Chercheurs de lumière

Réflexion sur l’évangile du 13 mars: 2e dimanche du Carême

Depuis ce jour-là, pour Abraham, le ciel avait changé de visage. Chaque fois qu’il levait les yeux vers les étoiles, lui revenait à l’esprit la promesse qui lui avait été faite: «Regarde le ciel, et compte les étoiles, si tu le peux…»… «Telle sera ta descendance!» Abraham se souviendrait toute sa vie de cette «sombre et profonde frayeur» qui l’avait alors saisi. Dieu avait frôlé son existence et, pour lui, le monde avait été bouleversé. Désormais les choses elles-mêmes s’étaient mises à murmurer aux oreilles de son cœur le nom de l’Indicible.

Pour Pierre, Jacques et Jean, le visage de Jésus était devenu comme le ciel étoilé de leur ancêtre Abraham. Désormais, ils ne pourraient s’empêcher d’y chercher cette lumière qui avait transfiguré sa chair d’homme. Même aux plus sombres moments de la Passion, sur le visage de Jésus humilié et outragé, couvert de crachats et défiguré par la souffrance, ils chercheraient, jusqu’au désespoir, cette lumière qu’ils avaient contemplée sur le mont Thabor. En levant, l’espace d’un bref instant, le coin du voile, Dieu venait de transformer la vie de ces hommes. Ils étaient devenus des chercheurs de lumière.

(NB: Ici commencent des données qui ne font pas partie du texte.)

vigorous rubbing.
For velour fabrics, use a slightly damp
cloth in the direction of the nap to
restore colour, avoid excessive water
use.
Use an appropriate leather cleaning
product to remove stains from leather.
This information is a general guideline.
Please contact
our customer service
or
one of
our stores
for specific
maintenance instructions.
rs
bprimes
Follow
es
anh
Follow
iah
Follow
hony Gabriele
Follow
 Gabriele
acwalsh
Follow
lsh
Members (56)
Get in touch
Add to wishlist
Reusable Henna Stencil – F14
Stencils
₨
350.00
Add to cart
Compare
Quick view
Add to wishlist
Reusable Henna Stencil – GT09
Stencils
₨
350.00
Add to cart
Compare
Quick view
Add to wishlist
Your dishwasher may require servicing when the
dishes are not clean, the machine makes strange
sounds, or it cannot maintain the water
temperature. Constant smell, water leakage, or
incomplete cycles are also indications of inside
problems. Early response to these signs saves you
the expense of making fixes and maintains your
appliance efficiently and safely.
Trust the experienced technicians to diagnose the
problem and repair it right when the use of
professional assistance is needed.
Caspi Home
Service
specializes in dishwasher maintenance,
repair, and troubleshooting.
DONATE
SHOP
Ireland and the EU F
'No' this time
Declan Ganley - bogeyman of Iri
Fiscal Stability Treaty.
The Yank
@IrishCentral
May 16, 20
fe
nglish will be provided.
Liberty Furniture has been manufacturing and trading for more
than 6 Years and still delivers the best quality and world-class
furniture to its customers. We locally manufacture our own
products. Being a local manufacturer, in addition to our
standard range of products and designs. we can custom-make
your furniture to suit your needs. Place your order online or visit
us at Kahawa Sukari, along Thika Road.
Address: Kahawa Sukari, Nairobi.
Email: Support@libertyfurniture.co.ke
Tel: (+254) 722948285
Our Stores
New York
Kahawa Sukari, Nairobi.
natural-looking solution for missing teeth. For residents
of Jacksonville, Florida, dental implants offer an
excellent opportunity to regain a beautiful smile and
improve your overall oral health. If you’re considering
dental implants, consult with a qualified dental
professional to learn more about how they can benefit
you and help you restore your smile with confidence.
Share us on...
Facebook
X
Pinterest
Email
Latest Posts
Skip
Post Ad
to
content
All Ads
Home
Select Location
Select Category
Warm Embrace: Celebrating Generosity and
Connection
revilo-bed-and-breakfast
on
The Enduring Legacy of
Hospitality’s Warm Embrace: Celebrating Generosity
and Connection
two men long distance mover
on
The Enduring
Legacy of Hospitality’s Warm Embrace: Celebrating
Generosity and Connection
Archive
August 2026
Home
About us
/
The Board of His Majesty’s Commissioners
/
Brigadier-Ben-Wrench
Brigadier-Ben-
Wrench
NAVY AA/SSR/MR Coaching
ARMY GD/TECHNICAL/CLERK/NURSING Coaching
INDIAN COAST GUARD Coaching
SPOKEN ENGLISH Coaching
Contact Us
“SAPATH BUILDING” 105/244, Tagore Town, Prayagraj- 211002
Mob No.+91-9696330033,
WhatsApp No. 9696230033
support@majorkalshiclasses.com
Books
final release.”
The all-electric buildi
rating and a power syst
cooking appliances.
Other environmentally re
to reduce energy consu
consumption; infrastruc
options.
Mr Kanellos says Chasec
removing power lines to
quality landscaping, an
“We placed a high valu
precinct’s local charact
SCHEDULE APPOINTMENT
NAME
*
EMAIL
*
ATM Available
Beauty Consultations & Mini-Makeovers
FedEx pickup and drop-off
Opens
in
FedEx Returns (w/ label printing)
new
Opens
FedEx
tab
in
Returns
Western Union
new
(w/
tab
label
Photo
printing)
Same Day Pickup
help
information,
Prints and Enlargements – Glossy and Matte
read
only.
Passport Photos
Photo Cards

Jusqu’alors, en effet, s’ils avaient été fascinés par le mystère qui se dégageait de la personne de Jésus, s’ils avaient été déroutés par ses miracles au point de lui demander de s’écarter de leur chemin, s’ils avaient été séduits et rebutés à la fois par sa parole, ils étaient demeurés enracinés dans ce monde. Le royaume qu’ils cherchaient à bâtir, les premières places qu’ils convoitaient, c’était bien dans cette Jérusalem de pierres et de foules qu’ils les imaginaient. Pour eux, l’existence avait encore cette opacité, cette apparente certitude qui nourrit les rêves de réussite de tous les hommes.

En levant le coin du voile, l’espace d’un très bref instant, Dieu ne leur avait pas seulement ouvert les yeux sur la personne de Jésus, qu’ils croyaient pourtant déjà connaître, mais il les avait surtout révélés à eux-mêmes. En leur montrant l’autre face du monde, l’autre visage de la réalité, Dieu avait éveillé cette part d’eux-mêmes, celle que rien ne pourrait jamais satisfaire en ce monde. En voyant Jésus transfiguré, entre Moïse et Élie, c’est leur propre soif qui venait de se creuser, au cœur de leur propre cœur. Ils étaient devenus «citoyens du ciel», selon les termes mêmes de saint Paul.

Et nous aussi, si nous gravissons la montagne des Écritures, nous pourrons peut-être apercevoir un jour le Seigneur transfiguré, entre Moïse et Élie! Si nous gravissons le chemin tracé par les prophètes et les amis de Dieu, sans nous laisser décourager par l’aridité du chemin; si nous osons nous reposer à l’ombre des Écritures, dans l’obscurité de la nuée, nous pourrons aussi, à notre tour, découvrir le visage transfiguré de Jésus.

Alors, comme Abraham, comme Pierre, Jacques et Jean, nous deviendrons, nous aussi, des chercheurs de lumière. Le monde entier, les étoiles du ciel et le visage de nos frères nous parleront de lui. Que ce soit dans l’abondance ou l’indigence, dans l’épreuve ou le succès, c’est lui qui «nous montrera son visage et nous dévoilera sa face; alors, nous serons sauvés».